セレノプロテインＰがインスリン抵抗性および血管内皮障害の原因ホルモンのひとつであり、セレノプロテインＰ濃度の測定は、全身のインスリン抵抗性または血管障害進展へのリスクを反映する新たな臨床マーカーとして有用である。セレノプロテインＰをマーカーとして、２型糖尿病や動脈硬化性疾患等の疾患の病態を判定することが可能である。
また、セレノプロテインＰは、血管系細胞にも直接作用を有することから、これらのセレノプロテインＰを含む医薬、あるいはセレノプロテインＰ抑制療法は、血管障害に対する画期的な治療法となり得る。
さらに、セレノプロテインＰは、２型糖尿病および動脈硬化病変の治療標的となり得る。
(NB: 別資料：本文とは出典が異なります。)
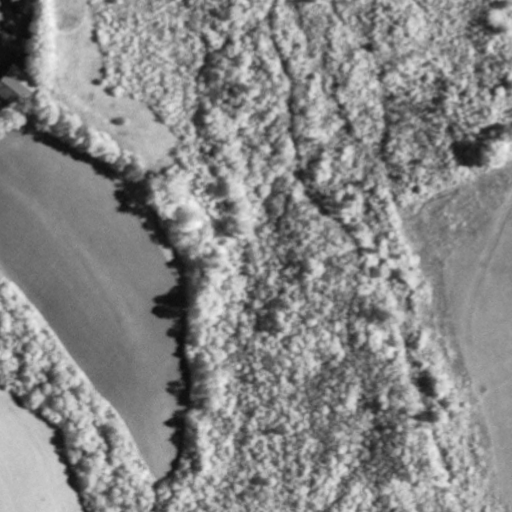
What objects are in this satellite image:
building: (19, 6)
building: (13, 87)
特に、糖尿病患者においては、高血糖、肝からのセレノプロテインＰ分泌亢進、全身のインスリン抵抗性悪化、さらなる高血糖という悪循環が生じている可能性があり、血中セレノプロテインＰ濃度を適正レベルまで低下させることで、糖毒性にともなうこれらの病態を劇的に改善させ得る。
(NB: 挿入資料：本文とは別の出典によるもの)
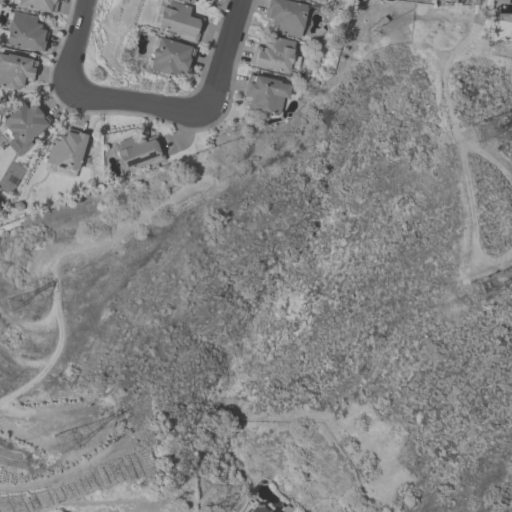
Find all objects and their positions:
building: (310, 0)
building: (191, 1)
building: (39, 6)
building: (289, 18)
building: (177, 21)
building: (372, 25)
building: (25, 33)
road: (75, 40)
road: (226, 52)
building: (277, 56)
building: (171, 58)
building: (16, 71)
building: (267, 95)
road: (137, 99)
power tower: (460, 126)
building: (23, 127)
building: (138, 153)
building: (67, 154)
power tower: (465, 287)
power tower: (1, 299)
power tower: (76, 419)
crop: (56, 468)
building: (260, 509)
building: (261, 509)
本明細書で引用した全ての刊行物、特許および特許出願をそのまま参考として本明細書にとり入れるものとする。
［配列表］

Claims

セレノプロテインPを測定することを含む、２型糖尿病の検出方法。
セレノプロテインPを測定することを含む、２型糖尿病に罹患するリスクを評価する方法。
セレノプロテインPを測定することを含む、被験体のインスリン抵抗性または血糖コントロールを評価する方法。
セレノプロテインPを測定することを含む、２型糖尿病患者におけるインスリン抵抗性を評価する方法。
セレノプロテインPを測定することを含む、耐糖能正常者における２型糖尿病発症のリスクを評価する方法。
セレノプロテインPからなる、２型糖尿病検出用マーカー。
セレノプロテインPからなる、２型糖尿病の罹患リスク評価用マーカー。
セレノプロテインPからなる、インスリン抵抗性または血糖コントロール評価用マーカー。
セレノプロテインPの、２型糖尿病検出用マーカーとしての使用。
セレノプロテインPの、２型糖尿病の罹患リスク評価用マーカーとしての使用。
セレノプロテインPの、インスリン抵抗性または血糖コントロール評価用マーカーとしての使用。